● **What to do**
When you write out the listing, keep each word exactly as it stands but include none of its images.

● **Input data**
--------------------
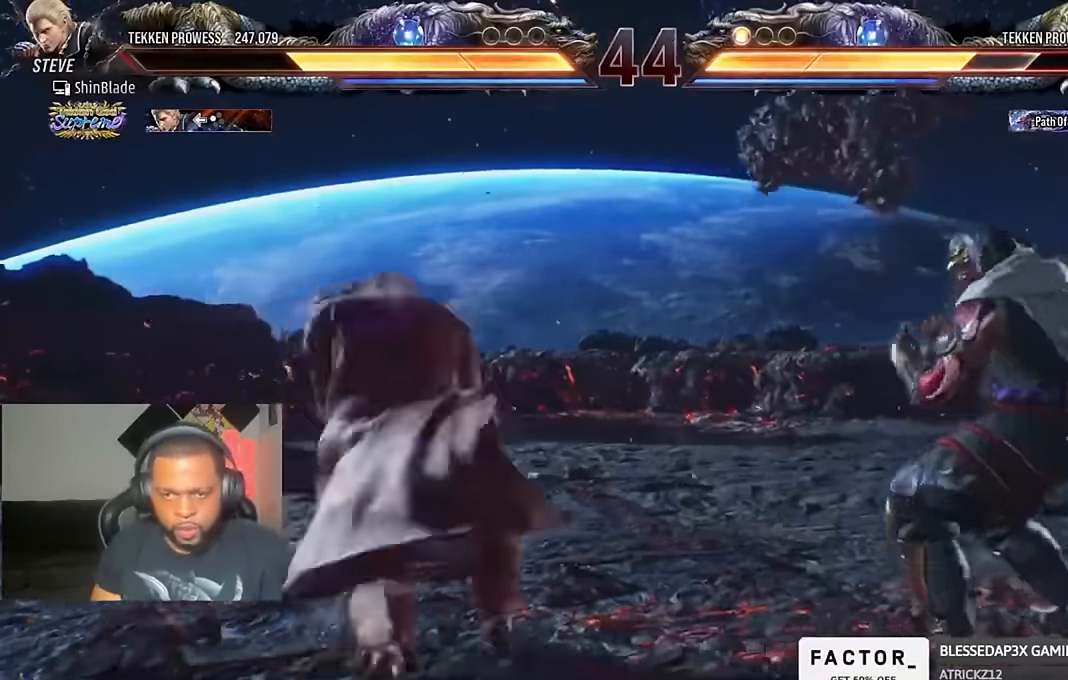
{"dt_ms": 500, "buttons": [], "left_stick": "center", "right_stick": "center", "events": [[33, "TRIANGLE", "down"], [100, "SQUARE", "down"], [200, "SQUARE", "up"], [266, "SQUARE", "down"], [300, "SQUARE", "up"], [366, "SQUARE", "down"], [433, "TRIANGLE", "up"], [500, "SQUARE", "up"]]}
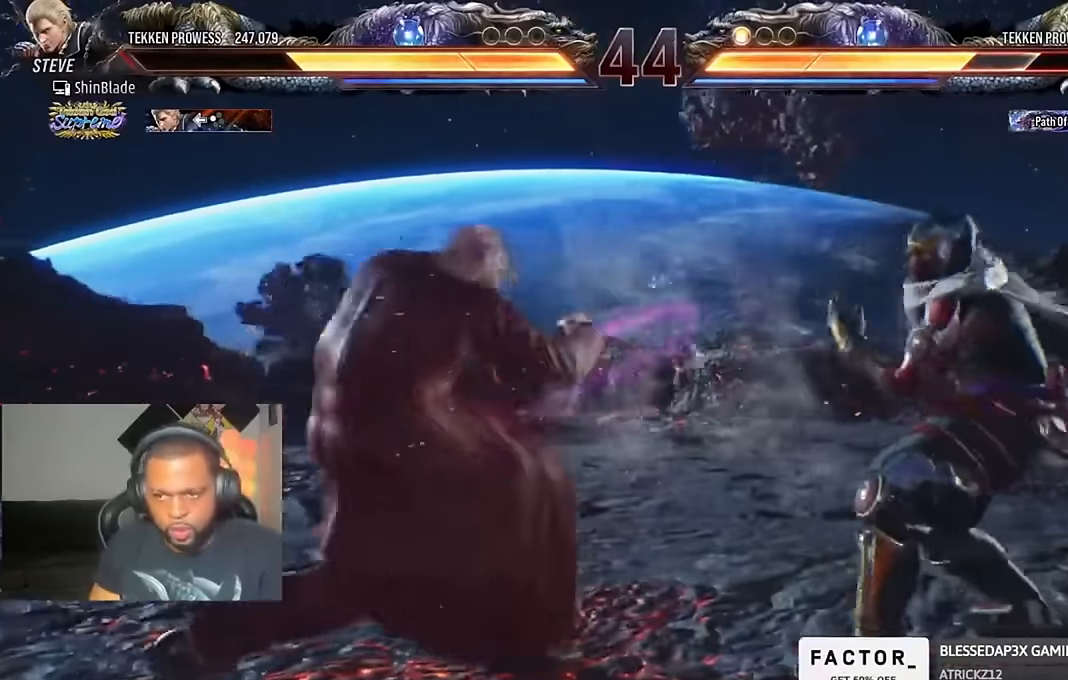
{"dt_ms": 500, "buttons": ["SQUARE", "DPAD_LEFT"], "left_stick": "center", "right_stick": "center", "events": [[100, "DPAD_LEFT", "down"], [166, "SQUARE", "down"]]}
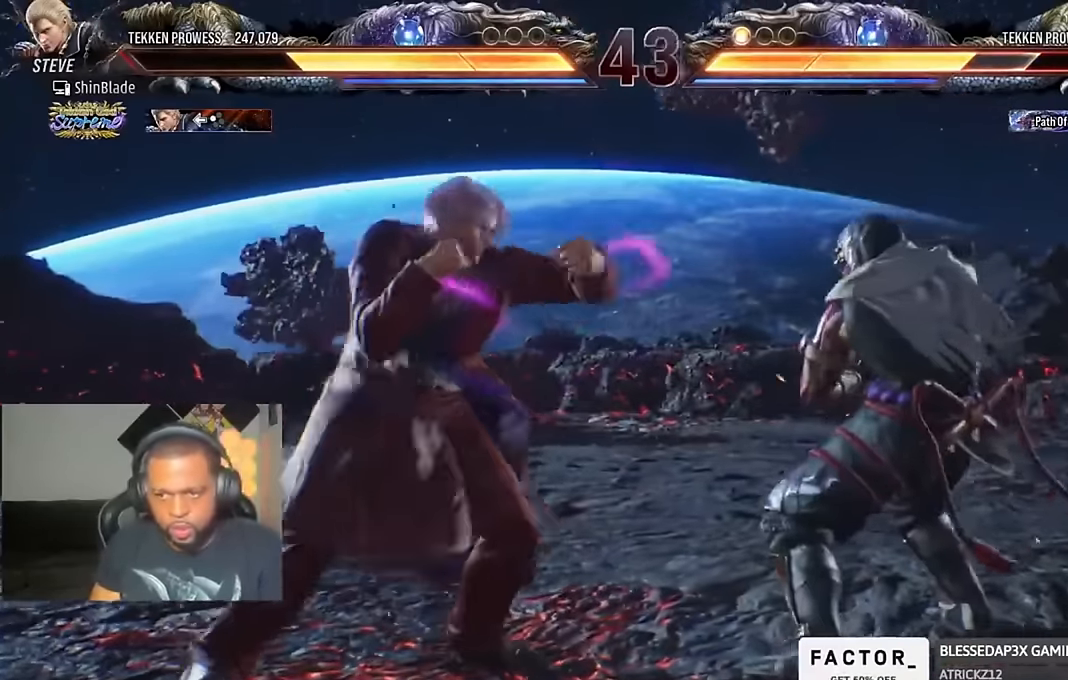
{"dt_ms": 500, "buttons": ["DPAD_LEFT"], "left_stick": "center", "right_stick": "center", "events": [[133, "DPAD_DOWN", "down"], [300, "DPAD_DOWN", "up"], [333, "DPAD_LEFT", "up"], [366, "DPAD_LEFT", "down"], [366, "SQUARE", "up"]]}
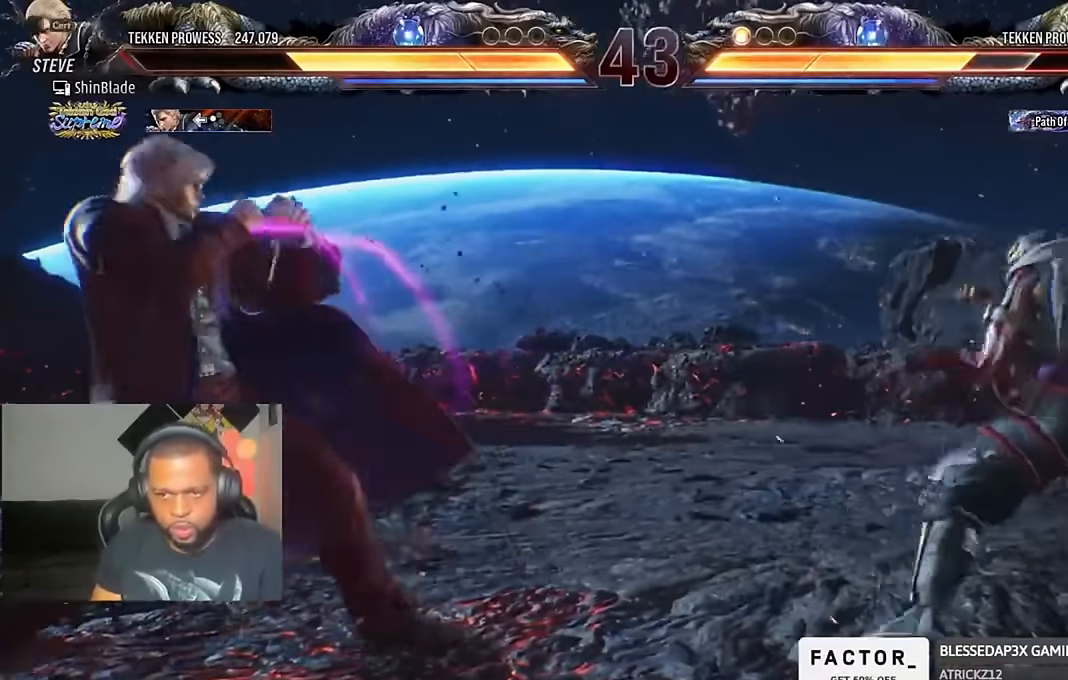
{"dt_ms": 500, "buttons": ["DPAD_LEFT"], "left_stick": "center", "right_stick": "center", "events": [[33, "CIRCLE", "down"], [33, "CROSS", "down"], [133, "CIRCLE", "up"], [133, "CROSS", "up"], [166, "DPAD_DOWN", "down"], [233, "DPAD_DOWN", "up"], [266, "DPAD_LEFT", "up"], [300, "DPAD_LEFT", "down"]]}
--------------------
● **Final answer**
{"dt_ms": 500, "buttons": [], "left_stick": "center", "right_stick": "center", "events": [[33, "TRIANGLE", "down"], [100, "SQUARE", "down"], [200, "SQUARE", "up"], [266, "SQUARE", "down"], [300, "SQUARE", "up"], [366, "SQUARE", "down"], [433, "TRIANGLE", "up"], [500, "SQUARE", "up"]]}
{"dt_ms": 500, "buttons": ["SQUARE", "DPAD_LEFT"], "left_stick": "center", "right_stick": "center", "events": [[100, "DPAD_LEFT", "down"], [166, "SQUARE", "down"]]}
{"dt_ms": 500, "buttons": ["DPAD_LEFT"], "left_stick": "center", "right_stick": "center", "events": [[133, "DPAD_DOWN", "down"], [300, "DPAD_DOWN", "up"], [333, "DPAD_LEFT", "up"], [366, "DPAD_LEFT", "down"], [366, "SQUARE", "up"]]}
{"dt_ms": 500, "buttons": ["DPAD_LEFT"], "left_stick": "center", "right_stick": "center", "events": [[33, "CIRCLE", "down"], [33, "CROSS", "down"], [133, "CIRCLE", "up"], [133, "CROSS", "up"], [166, "DPAD_DOWN", "down"], [233, "DPAD_DOWN", "up"], [266, "DPAD_LEFT", "up"], [300, "DPAD_LEFT", "down"]]}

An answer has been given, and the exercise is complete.